- [Job]: Search the records below for "(461, 397) none". Return that line and all remaining lines exactly.

- [Collection entries]:
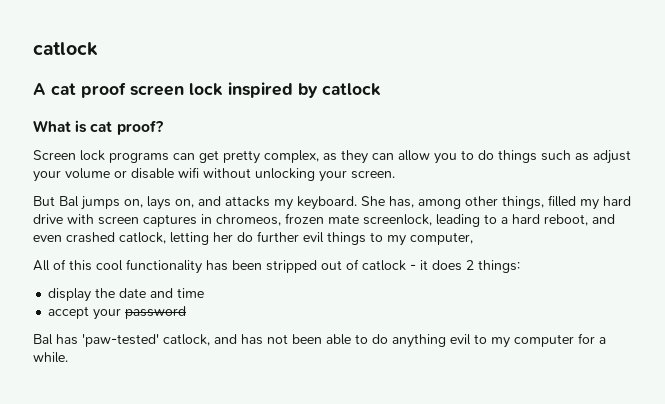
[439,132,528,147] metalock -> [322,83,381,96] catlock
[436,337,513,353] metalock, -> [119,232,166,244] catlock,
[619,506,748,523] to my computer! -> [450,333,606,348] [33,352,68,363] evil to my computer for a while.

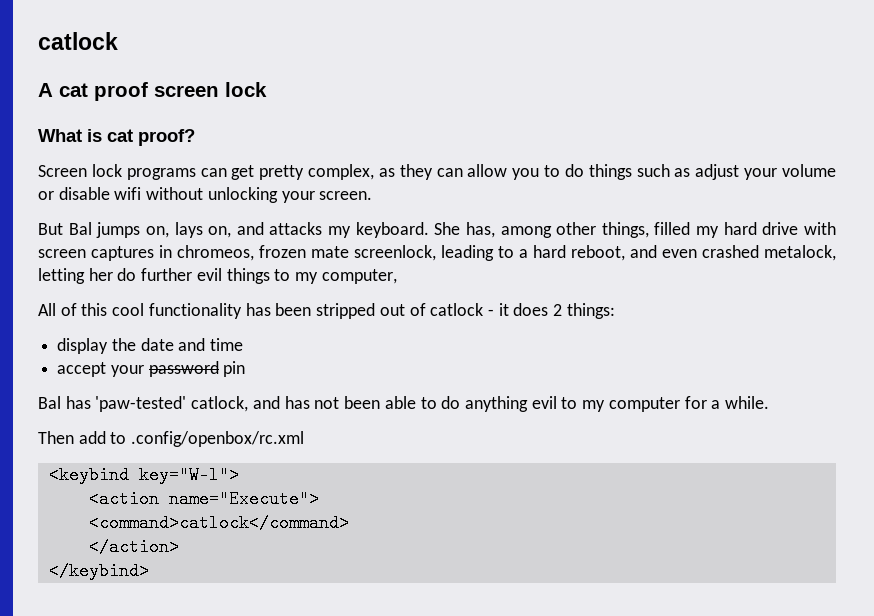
[228,82,381,98] inspired by catlock -> (267, 89) none
[119,232,166,244] catlock, -> [764,245,836,261] metalock,
(187, 312) none -> [223,361,246,377] pin
(68, 357) none -> [38,431,305,447] [48,466,239,484] [88,490,319,508] [88,514,349,532] [88,538,179,556] [48,562,149,580] // Then add to .config/openbox/rc.xml // <keybind key="W-l"> // <action name="Execute"> // <command>catlock</command> // </action> // </keybind>

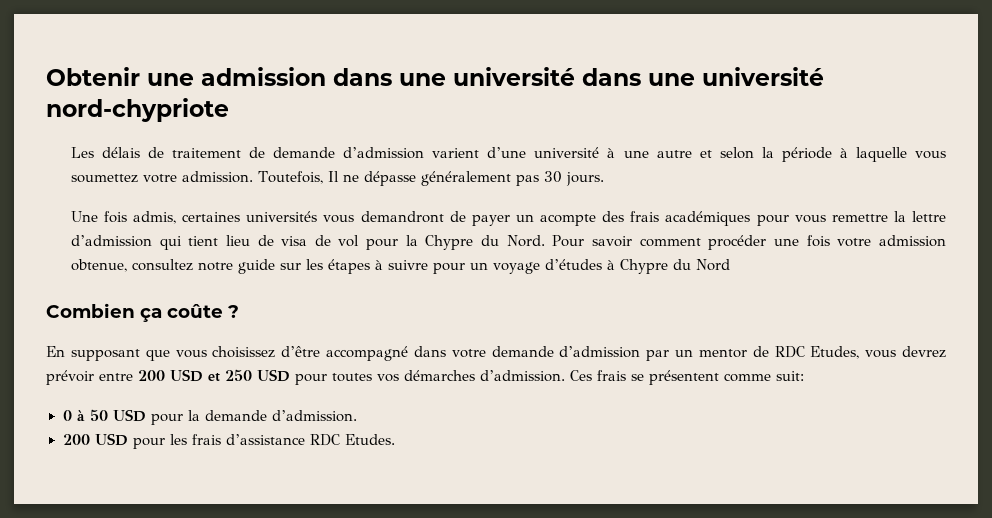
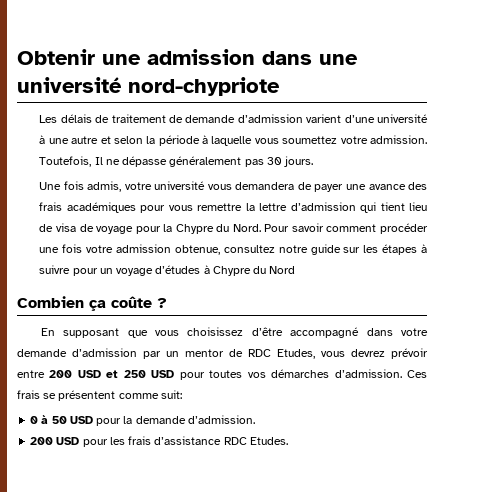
[582,67,824,86] dans une université -> (122, 85) none
[182,211,597,226] certaines universités vous demandront de payer un acompte -> [124,181,406,192] votre université vous demandera de payer une avance
[338,235,360,247] vol -> [96,226,134,234] voyage

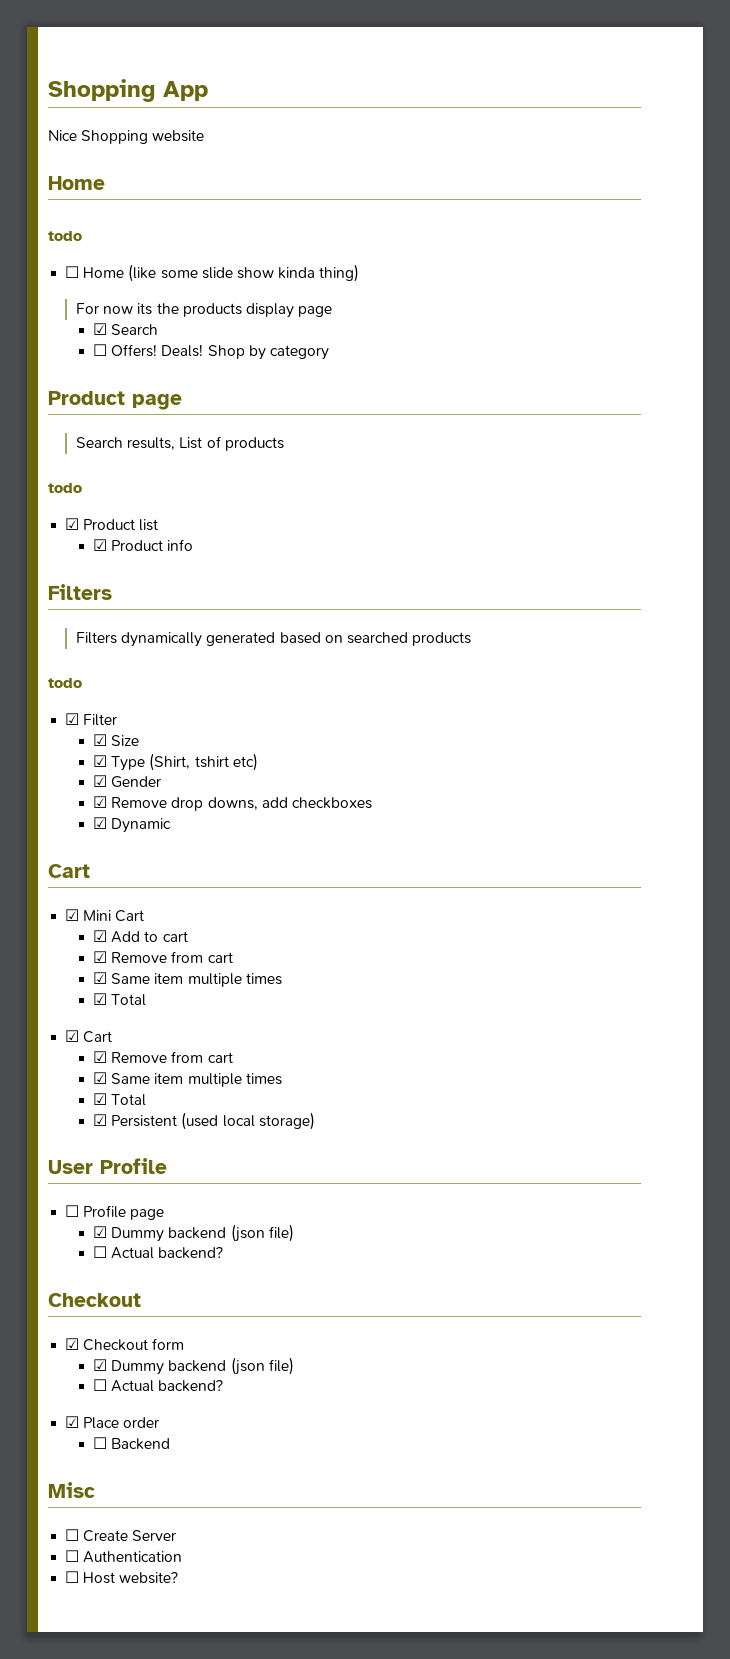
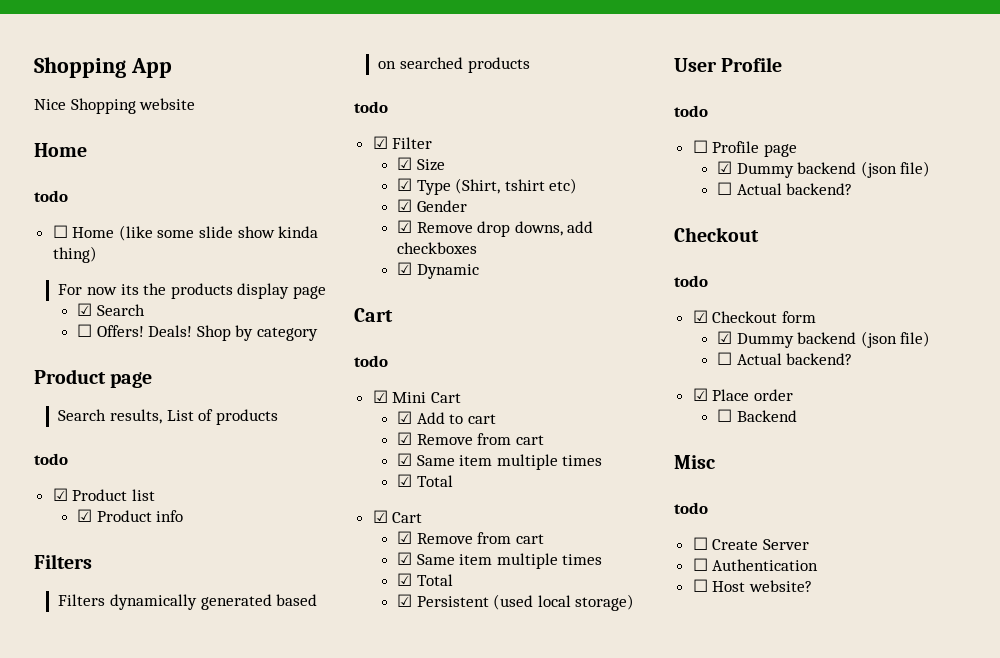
(90, 871) none -> [354,355,388,367] // todo
(167, 1166) none -> [674,105,708,117] // todo
(141, 1300) none -> [674,275,708,287] // todo
(95, 1490) none -> [674,502,708,514] // todo

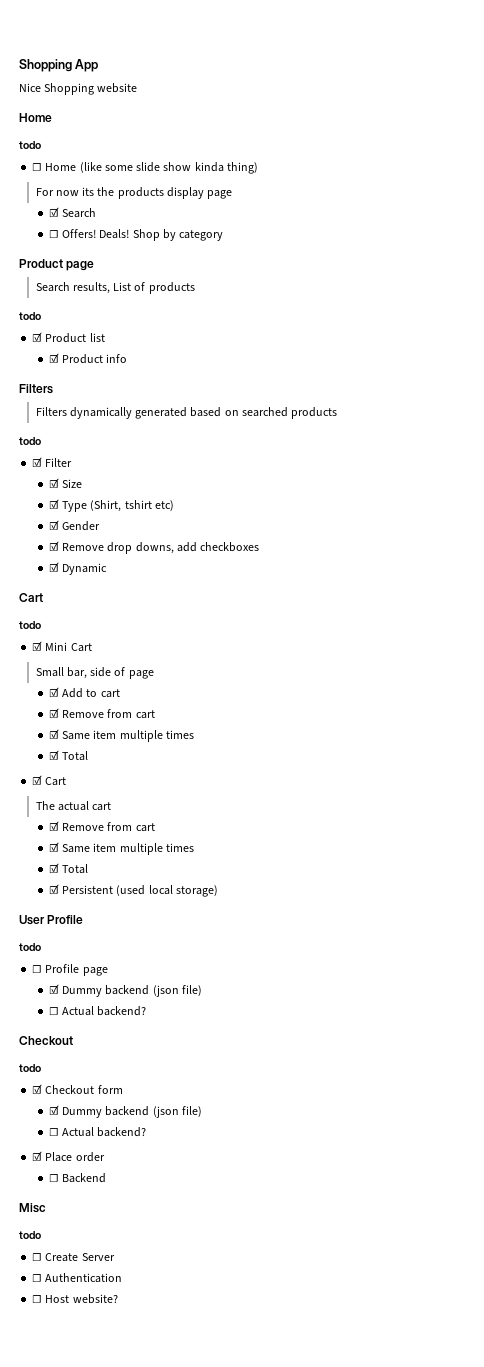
(461, 397) none -> [35,667,154,679] // Small bar, side of page
(423, 517) none -> [35,801,112,811] // The actual cart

- [Final answer]:
(461, 397) none -> [35,667,154,679] // Small bar, side of page
(423, 517) none -> [35,801,112,811] // The actual cart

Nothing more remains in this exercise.